◆ RECORD EXCERPTS ◆
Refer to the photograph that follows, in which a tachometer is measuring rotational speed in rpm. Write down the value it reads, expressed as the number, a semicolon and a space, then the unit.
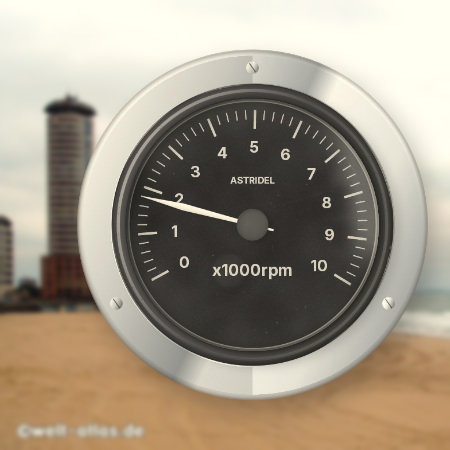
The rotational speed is 1800; rpm
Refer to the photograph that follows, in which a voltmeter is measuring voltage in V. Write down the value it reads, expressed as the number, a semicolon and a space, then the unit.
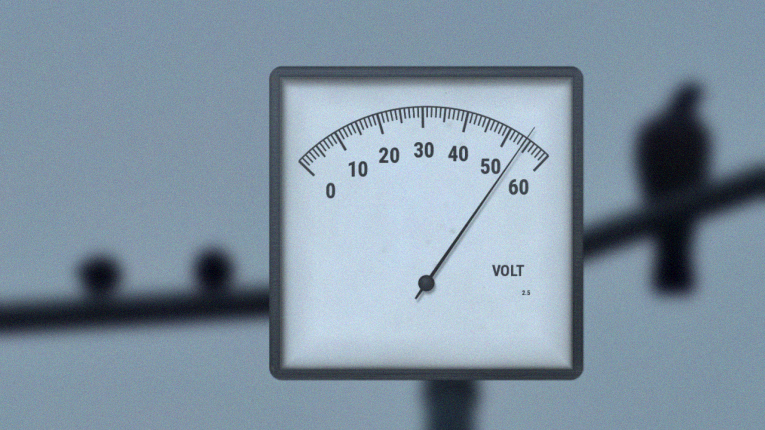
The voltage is 54; V
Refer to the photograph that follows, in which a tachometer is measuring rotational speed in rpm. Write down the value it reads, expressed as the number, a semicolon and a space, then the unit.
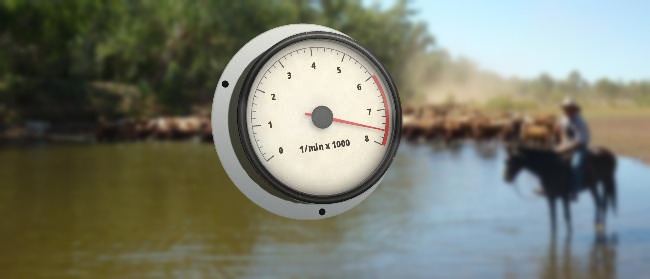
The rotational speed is 7600; rpm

◆ EXERCISE BRIEF ◆
Replace "voltmeter" with "digital voltmeter" in the lines between the one holding "Refer to the photograph that follows, in which a voltmeter" and the one holding "The voltage is 54; V", inclusive, and give those lines back with everything else unchanged. Leave the picture out of your answer.

◆ RESULT OF THIS TASK ◆
Refer to the photograph that follows, in which a digital voltmeter is measuring voltage in V. Write down the value it reads, expressed as the number, a semicolon and a space, then the unit.
The voltage is 54; V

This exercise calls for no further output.